Савл снова ко мне спустился, теперь он был уже полностью одет. Теперь он был, как я это называю, «самим собой», и он сказал мне просто, с юмористическими нотками в голосе:
— Извини, что ушел, я просто не мог принять того, что ты говорила.
Я ответила:
— В последнее время что бы я ни начала обдумывать, это обязательно нагоняет на меня уныние и тоску. Может, я тоже не могу этого принять.
Он подошел ко мне и меня обнял. Он сказал:
— Мы друг друга утешаем. Вот я и думаю — зачем?
Потом, все еще продолжая обнимать меня:
— Мы обязательно должны иметь в виду, что люди с таким опытом, как наш с тобой, просто обязаны страдать от депрессии и чувства безнадежности.
— Или, может быть, как раз люди с таким опытом, как наш с тобой, в первых рядах тех, кто знает правду, потому что мы знаем на что мы сами способны?

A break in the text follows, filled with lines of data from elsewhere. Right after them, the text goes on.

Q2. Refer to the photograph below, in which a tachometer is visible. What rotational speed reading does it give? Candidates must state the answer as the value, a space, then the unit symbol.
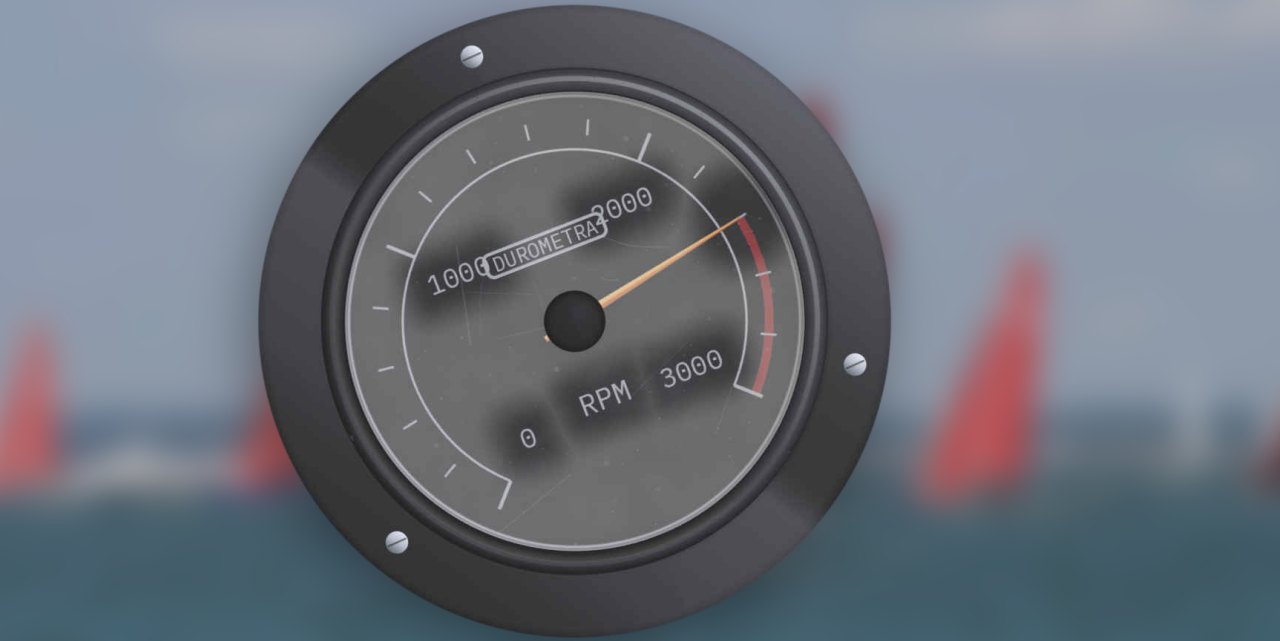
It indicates 2400 rpm
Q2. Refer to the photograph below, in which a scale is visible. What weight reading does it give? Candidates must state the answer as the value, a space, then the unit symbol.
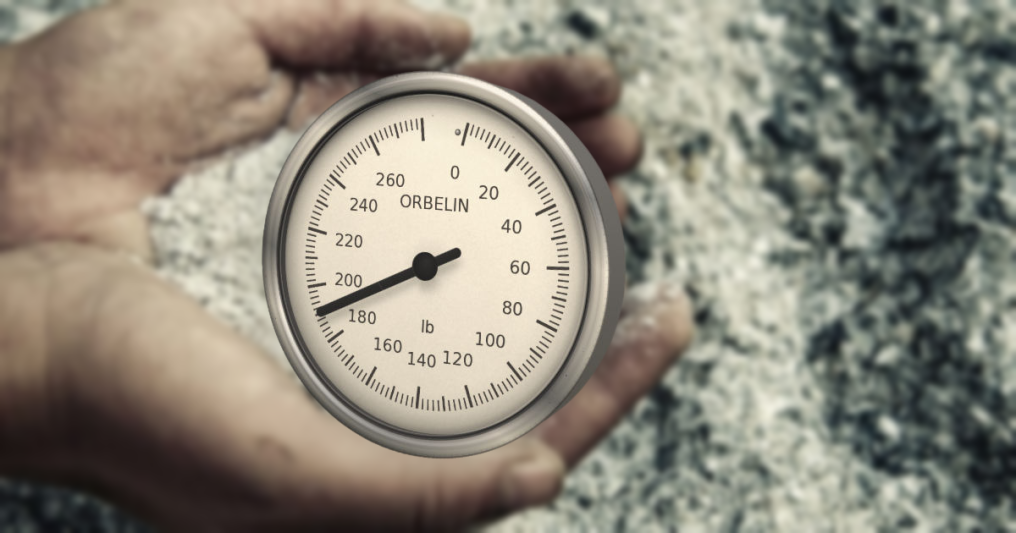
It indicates 190 lb
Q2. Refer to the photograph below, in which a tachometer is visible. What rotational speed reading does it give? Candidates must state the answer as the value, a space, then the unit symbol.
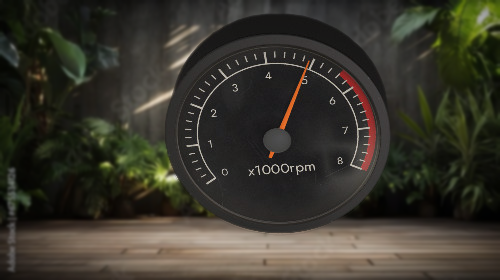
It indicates 4900 rpm
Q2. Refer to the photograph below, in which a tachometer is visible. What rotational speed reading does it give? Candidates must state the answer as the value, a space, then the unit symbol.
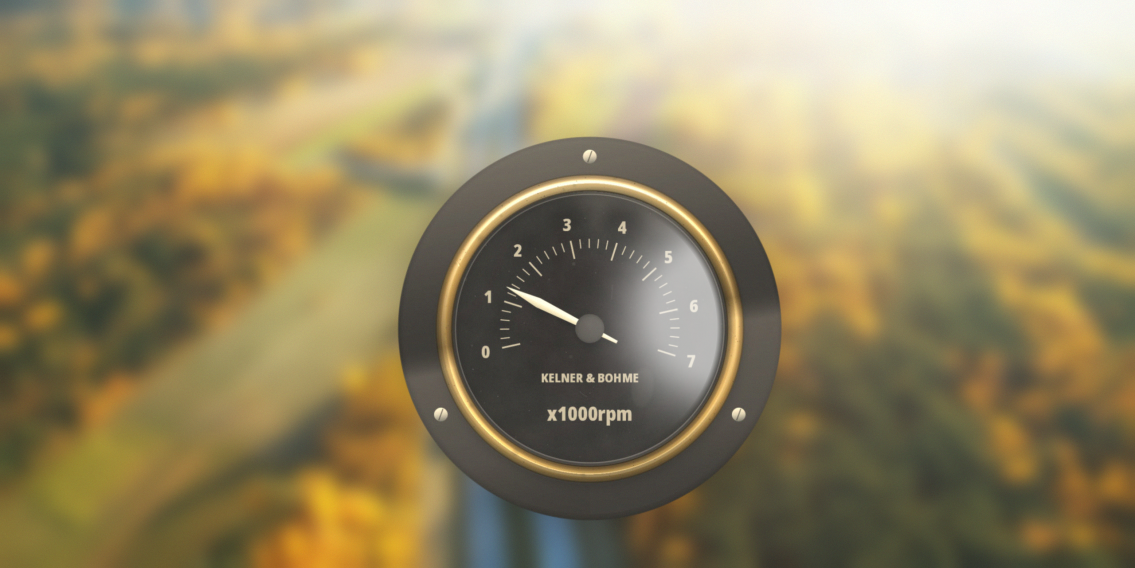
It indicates 1300 rpm
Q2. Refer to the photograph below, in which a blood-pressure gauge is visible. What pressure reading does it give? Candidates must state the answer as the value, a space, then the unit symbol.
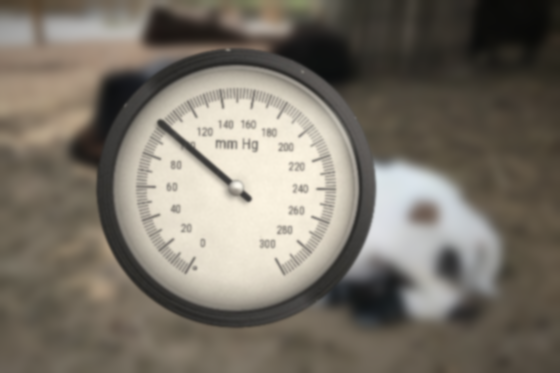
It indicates 100 mmHg
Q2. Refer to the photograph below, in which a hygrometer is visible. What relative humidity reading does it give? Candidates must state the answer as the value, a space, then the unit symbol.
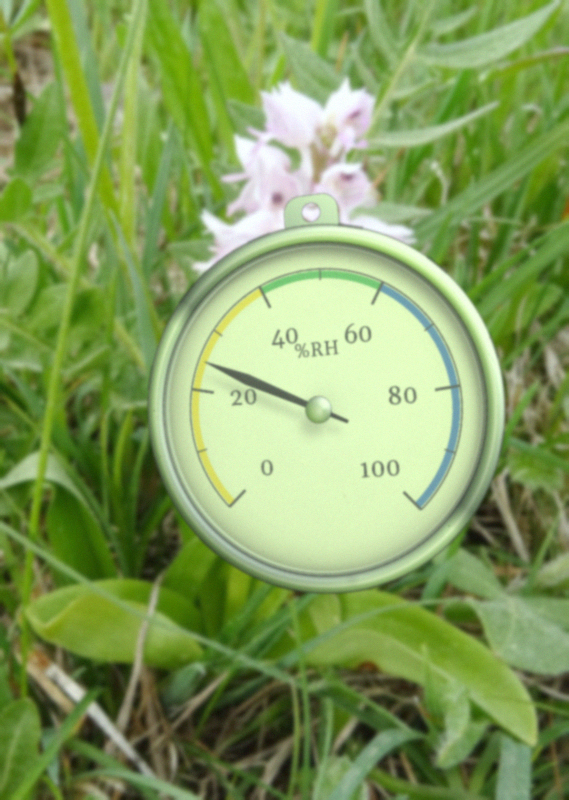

Я предложила Савлу поесть, теперь мы заговорили о его детстве. Классически плохое детство, разбитая семья и все такое прочее. После обеда он пошел наверх, сказав, что хочет поработать. Почти сразу он снова спустился вниз, облокотился о дверной косяк и сказал мне небрежно:
— Знаешь, раньше я мог работать подряд много часов, теперь же мне каждый час нужен перерыв.
Опять — неловкость, диссонанс. Теперь, когда у меня было время все это обдумать, мне все понятно, но тогда я была просто смущена и сбита с толку. Ведь он говорил так, словно поработал час, а ведь на деле прошло всего-то минут пять. Он стоял в дверях, плечом опираясь на косяк, вид у него был беспокойный. Потом он мне сказал:
— Там, дома, у меня есть друг. Его родители расстались, когда он был совсем ребенком. Как думаешь, могло это дурно на него повлиять?
Я ответила не сразу, я словно онемела, потому что было предельно ясно, что его «друг» — это он сам. Но ведь не прошло и десяти минут с тех пор, как Савл рассказал мне о родителях.
Я сказала:
— Да, я уверена, что развод твоих родителей на тебя повлиял.
Он как-то дернулся, он подобрался, выражение лица стало закрытым и подозрительным, и он сказал:
— Откуда ты это знаешь?
(*10) Я сказала:
— У тебя плохая память, ты мне рассказывал о своих родителях несколько минут назад.